### Exercise inputs

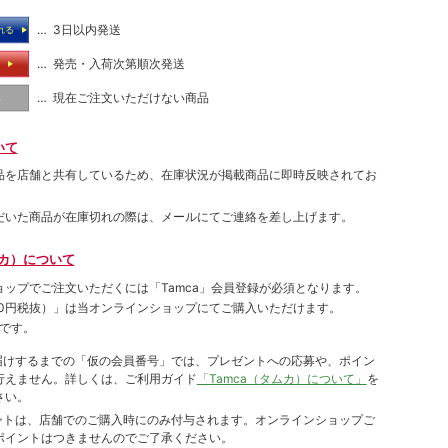
… 3日以内発送
れる
… 発売・入荷次第順次発送
る
… 現在ご注文いただけない商品
し
いて
品を店舗と共有しているため、在庫状況が掲載商品に即時反映されてお
だいた商品が在庫切れの際は、メールにてご連絡を差し上げます。
ムカ）について
ョップでご注⽂いただくには「Tamca」会員登録が必須となります。
00円税抜）
」は当オンラインショップにてご購⼊いただけます。
です。
をお届けするまでの「仮の会員番号」では、プレゼントへの応募や、ポイン
⾏えません。詳しくは、ご利⽤ガイド
「Tamca（タムカ）について」
を
さい。
ポイントは、店舗でのご購⼊時にのみ付与されます。オンラインショップご
ポイントはつきませんのでご了承ください。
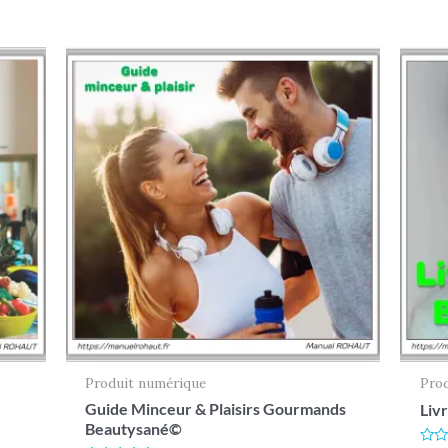
Produit numérique
Pro
Guide Minceur & Plaisirs Gourmands
Liv
Beautysané©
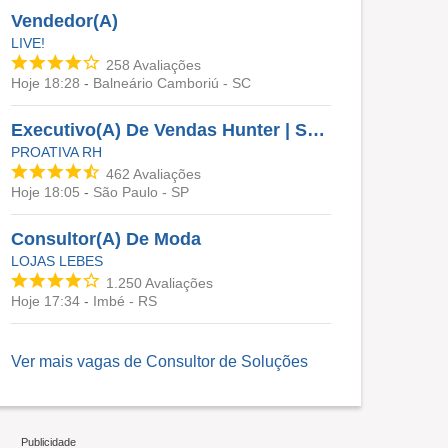
Vendedor(A)
LIVE!
258
Avaliações
Hoje 18:28
-
Balneário Camboriú - SC
Executivo(A) De Vendas Hunter | Soluções Em TI
PROATIVA RH
462
Avaliações
Hoje 18:05
-
São Paulo - SP
Consultor(A) De Moda
LOJAS LEBES
1.250
Avaliações
Hoje 17:34
-
Imbé - RS
Ver mais vagas de
Consultor de Soluções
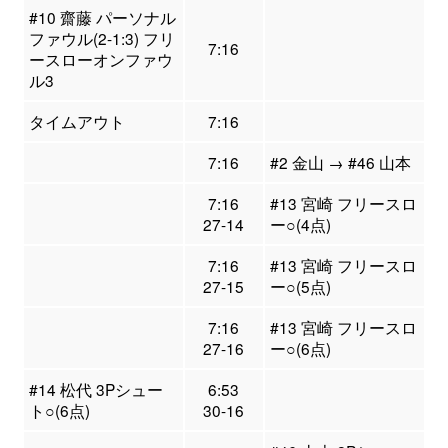
#10 齋藤 パーソナル
ファウル(2-1:3) フリ
7:16
ースローオンファウ
ル3
タイムアウト
7:16
7:16
#2 金山 → #46 山本
7:16
#13 宮崎 フリースロ
27-14
ー○(4点)
7:16
#13 宮崎 フリースロ
27-15
ー○(5点)
7:16
#13 宮崎 フリースロ
27-16
ー○(6点)
#14 松代 3Pシュー
6:53
ト○(6点)
30-16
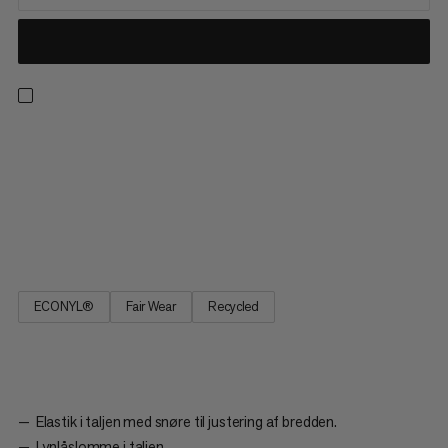
Designet til at klare distancen, er disse 2-i-1 shorts perfekte til
lange løbeture i den store udendørs. En uovervindelig
kombination, det behagelige inderste tights giver let støtte,
aktiv fugtstyring, og en stræk lomme til smartphone-
opbevaring uden distraktioner. Den hurtigttørrende ydre
shorts...
ECONYL®
Fair Wear
Recycled
Elastik i taljen med snøre til justering af bredden.
Lynlåslomme i taljen.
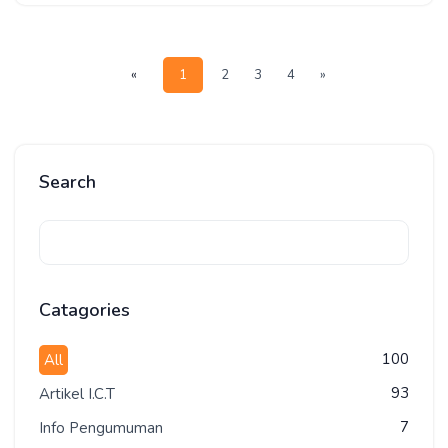
2
3
4
»
«
1
Search
Catagories
100
All
93
Artikel I.C.T
7
Info Pengumuman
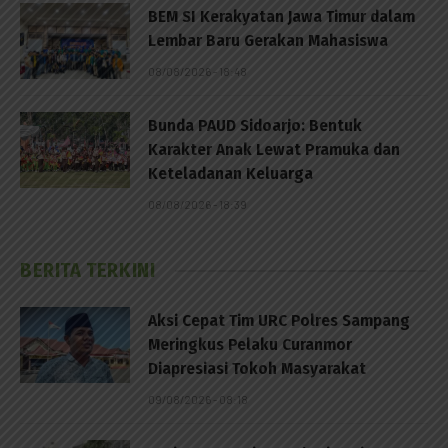
BEM SI Kerakyatan Jawa Timur dalam
Lembar Baru Gerakan Mahasiswa
08/08/2026 - 18:48
Bunda PAUD Sidoarjo: Bentuk
Karakter Anak Lewat Pramuka dan
Keteladanan Keluarga
08/08/2026 - 18:39
BERITA TERKINI
Aksi Cepat Tim URC Polres Sampang
Meringkus Pelaku Curanmor
Diapresiasi Tokoh Masyarakat
09/08/2026 - 08:18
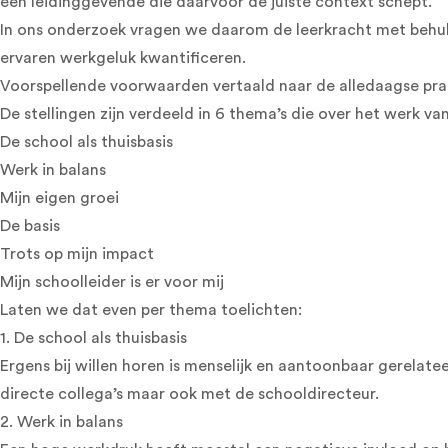
een leidinggevende die daarvoor de juiste context schept.
In ons onderzoek vragen we daarom de leerkracht met behul
ervaren werkgeluk kwantificeren.
Voorspellende voorwaarden vertaald naar de alledaagse prak
De stellingen zijn verdeeld in 6 thema’s die over het werk v
De school als thuisbasis
Werk in balans
Mijn eigen groei
De basis
Trots op mijn impact
Mijn schoolleider is er voor mij
Laten we dat even per thema toelichten:
1. De school als thuisbasis
Ergens bij willen horen is menselijk en aantoonbaar gerelat
directe collega’s maar ook met de schooldirecteur.
2. Werk in balans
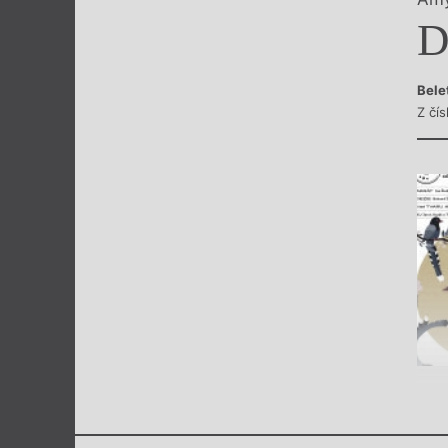
Výroční cen
D
Bele
Z čí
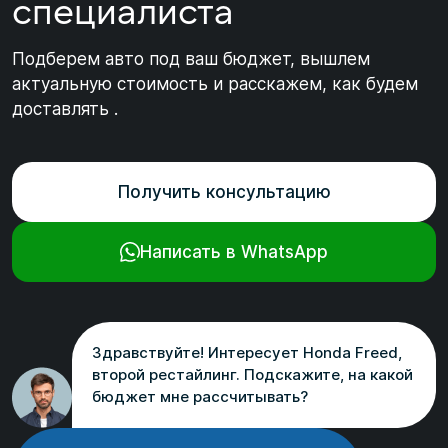
специалиста
Подберем авто под ваш бюджет, вышлем
актуальную стоимость и расскажем, как будем
доставлять .
Получить консультацию
Написать в WhatsApp
Здравствуйте! Интересует Honda Freed,
второй рестайлинг. Подскажите, на какой
бюджет мне рассчитывать?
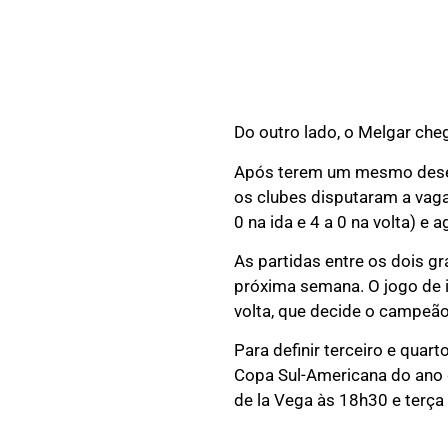
Do outro lado, o Melgar cheg
Após terem um mesmo desemp
os clubes disputaram a vaga
0 na ida e 4 a 0 na volta) e
As partidas entre os dois gr
próxima semana. O jogo de i
volta, que decide o campeã
Para definir terceiro e qua
Copa Sul-Americana do ano 
de la Vega às 18h30 e terça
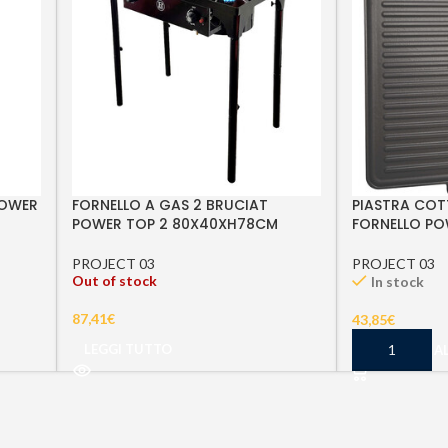
POWER
FORNELLO A GAS 2 BRUCIAT
PIASTRA COT
POWER TOP 2 80X40XH78CM
FORNELLO PO
PROJECT 03
PROJECT 03
Out of stock
In stock
87,41
€
43,85
€
LEGGI TUTTO
AGGIUNGI A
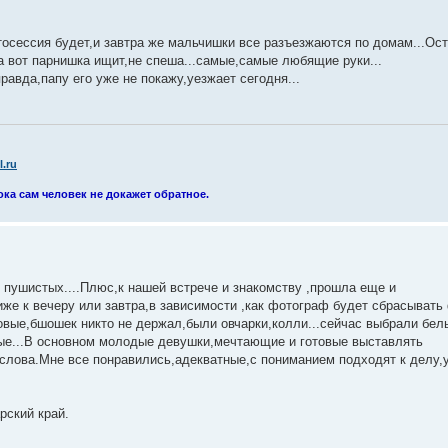
отосессия будет,и завтра же мальчишки все разъезжаются по домам...Ос
,а вот парнишка ищит,не спеша...самые,самые любящие руки...
авда,папу его уже не покажу,уезжает сегодня...
.ru
ока сам человек не докажет обратное.
 пушистых....Плюс,к нашей встрече и знакомству ,прошла еще и
е к вечеру или завтра,в зависимости ,как фотограф будет сбрасывать
овые,бшошек никто не держал,были овчарки,колли...сейчас выбрали белы
рвые...В основном молодые девушки,мечтающие и готовые выставлять
о слова.Мне все понравились,адекватные,с пониманием подходят к делу,
рский край.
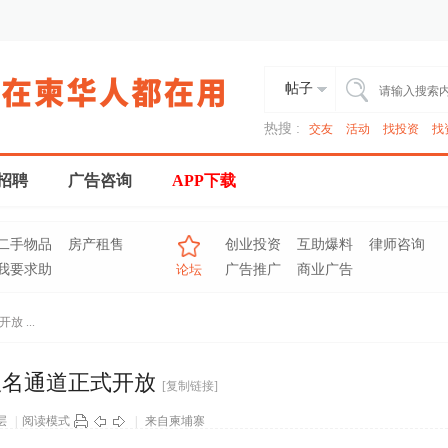
帖子
热搜 :
交友
活动
找投资
找
招聘
广告咨询
APP下载
二手物品
房产租售
创业投资
互助爆料
律师咨询
我要求助
论坛
广告推广
商业广告
 ...
报名通道正式开放
[复制链接]
层
|
阅读模式
|
来自柬埔寨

### Task goal
Put the part that opens with the line containing "Produit numérique" and closes with the line containing "Consultor de Soluções" into a JSON list of strings, one per line, skipping blank lines. Leave the pictures out.

### Exercise output
[
  "Produit numérique",
  "Pro",
  "Guide Minceur & Plaisirs Gourmands",
  "Liv",
  "Beautysané©",
  "Vendedor(A)",
  "LIVE!",
  "258",
  "Avaliações",
  "Hoje 18:28",
  "-",
  "Balneário Camboriú - SC",
  "Executivo(A) De Vendas Hunter | Soluções Em TI",
  "PROATIVA RH",
  "462",
  "Avaliações",
  "Hoje 18:05",
  "-",
  "São Paulo - SP",
  "Consultor(A) De Moda",
  "LOJAS LEBES",
  "1.250",
  "Avaliações",
  "Hoje 17:34",
  "-",
  "Imbé - RS",
  "Ver mais vagas de",
  "Consultor de Soluções"
]